Lucera, 24 Giugno 2024

Francesca Niro : Occasione per una programmazione culturale seria

Riceviamo e integralmente pubblichiamo una dichiarazione ricevuta dalla consigliera comunale di Lucera, Francesca Niro.



di seguito il testo





Il giorno 29 agosto sono finalmente ripresi i lavori della Ia commissione consiliare che si occupa di cultura ed istruzione e per i componenti come la sottoscritta è stata l’occasione per incontrare Pasquale Gatta, uno dei coordinatori incaricato di preparare con la Links il dossier per la candidatura di Lucera a capitale della cultura.
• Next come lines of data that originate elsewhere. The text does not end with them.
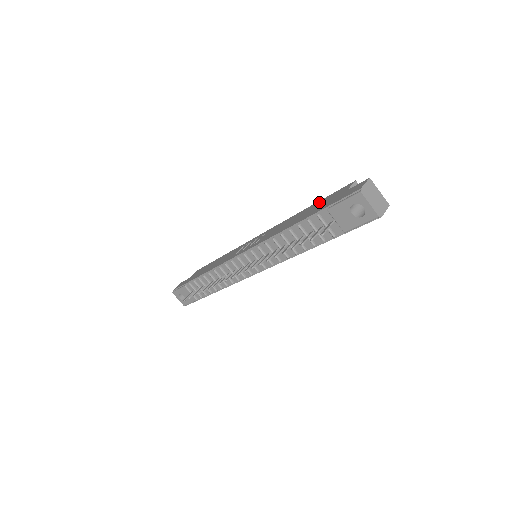
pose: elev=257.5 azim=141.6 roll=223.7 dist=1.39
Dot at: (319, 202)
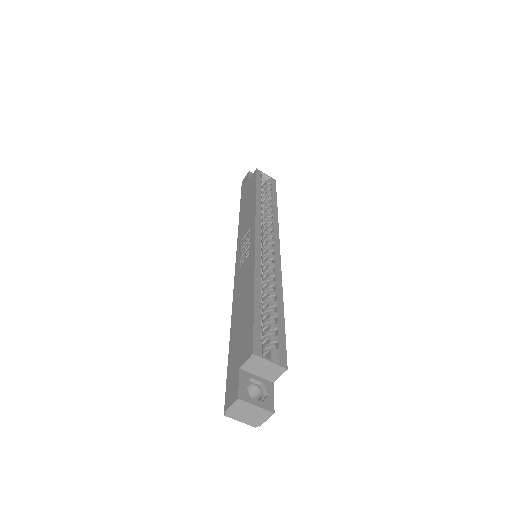
Dot at: (249, 316)
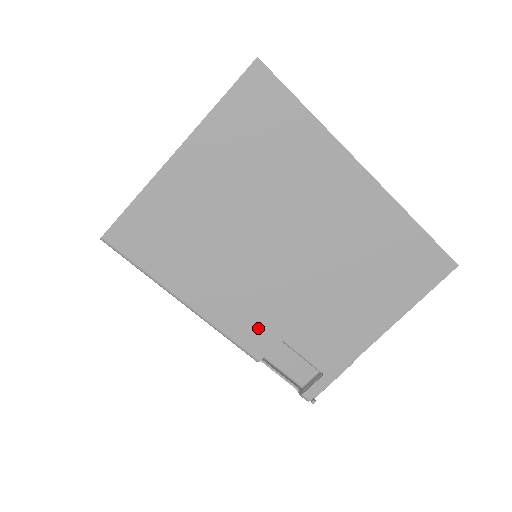
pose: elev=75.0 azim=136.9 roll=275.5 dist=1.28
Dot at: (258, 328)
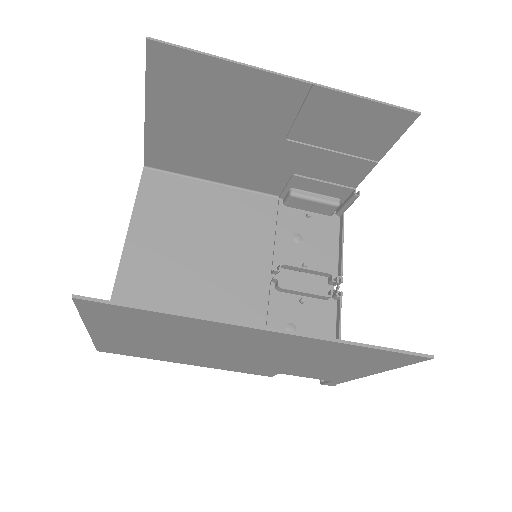
Dot at: (254, 370)
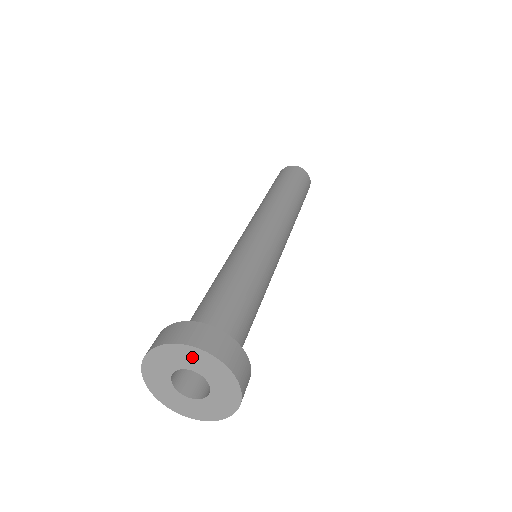
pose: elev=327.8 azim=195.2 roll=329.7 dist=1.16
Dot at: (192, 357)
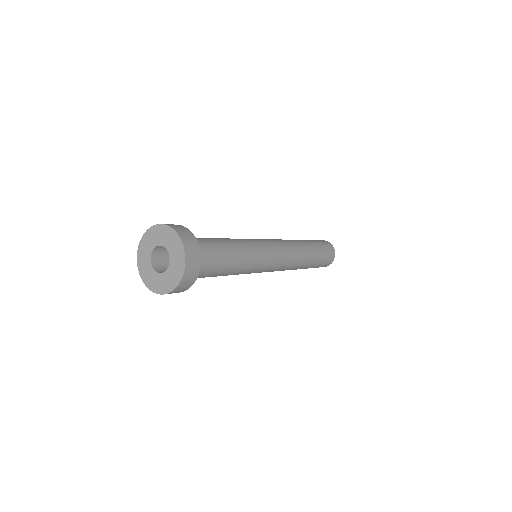
Dot at: (156, 234)
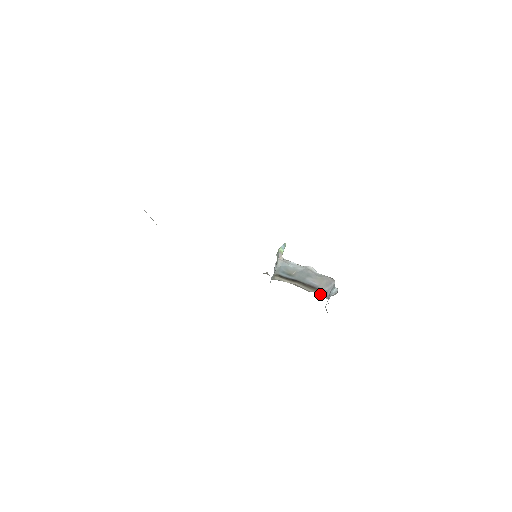
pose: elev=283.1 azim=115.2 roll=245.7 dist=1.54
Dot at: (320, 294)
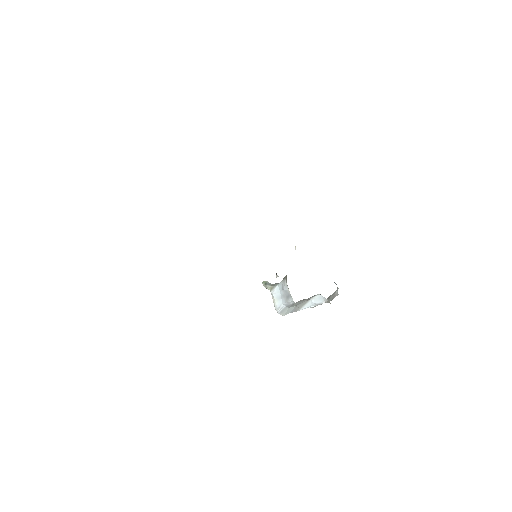
Dot at: occluded
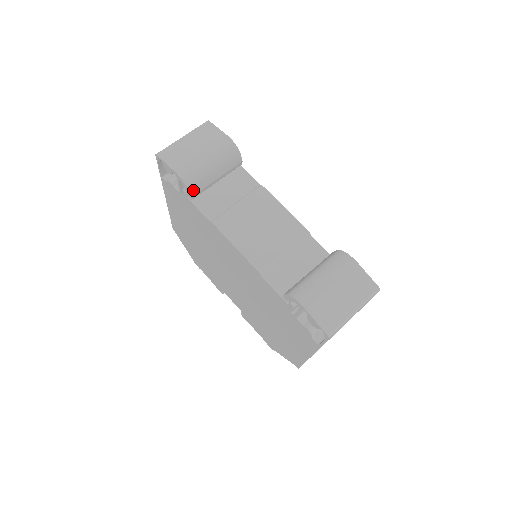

Nel mio intervento in commissione sono partita dall’esprimere pubblicamente il personale apprezzamento per un’opportunità del genere alla quale anche noi forze di opposizione vogliamo dare il nostro contributo con proposte progettuali e partecipazione ai tavoli di co-progettazione, perchè la nostra città merita di vincere per la sua storia e i suoi monumenti.

Certo, i tempi sono strettissimi e ci avrebbe fatto piacere essere coinvolti prima in una fase preparatoria alla candidatura del 4 luglio, per non arrivare in affanno, con il rischio di lasciare fuori attori importanti come le scuole a cui non si può pensare di chiedere a fine agosto proposte progettuali da presentare entro il 10 settembre, visto che i docenti iniziano a riunirsi il 1o del mese e gli studenti tornano in classe il 14 settembre.

La candidatura, infatti, è stata annunciata dal Sindaco il 4 luglio come un fulmine a ciel sereno in una conferenza stampa, senza che mai neppure in commissione cultura si fosse mai cominciato a ragionare dell’opportunità o meno di una simile importante idea e della modalità migliore per realizzarla.

Ora, però, non possiamo, pur con tante perplessità legate ai tempi e alle proposte da avanzare, tirarci indietro, la sfida è stata lanciata.

L’ auspicio è che questa, indipendentemente dal risultato, sia l’occasione per iniziare veramente a lavorare ad una programmazione culturale seria, organica e sistematica che parta da una visione di cosa dev’essere questa città e di quale identità vuole darsi, perché bisogna chiedersi se, per esempio, puntiamo solo a riempire una piazza, indipendentemente dalla qualità del prodotto che si offre al pubblico dei cittadini, o si vuole volare alto senza rinunciare al più ampio consenso.

E’ questa anche l’occasione per chiedersi come fare a coinvolgere in un discorso culturale cittadino non solo il solito pubblico, sempre lo stesso, che si ritrova ai principali eventi culturali numerosi in città ma quelle larghe fette della cittadinanza che normalmente ne rimangono tagliate fuori, come i giovani, che vanno ascoltati e a cui vanno dati spazi in cui esprimersi, per evitare che vadano ad imbrattare monumenti e a fare skateboard nelle fontane.

Solo se saremo in grado di vincere queste sfide, solo se la politica culturale avrà effetti benefici e duraturi sul benessere dei cittadini, avremo fatto un buon servizio alla comunità e avremo speso bene le importanti risorse finanziarie pubbliche investite in questa operazione di “marketing culturale”, altrimenti sarà solo una vetrina elettorale e una passerella per personaggi in cerca d’autore.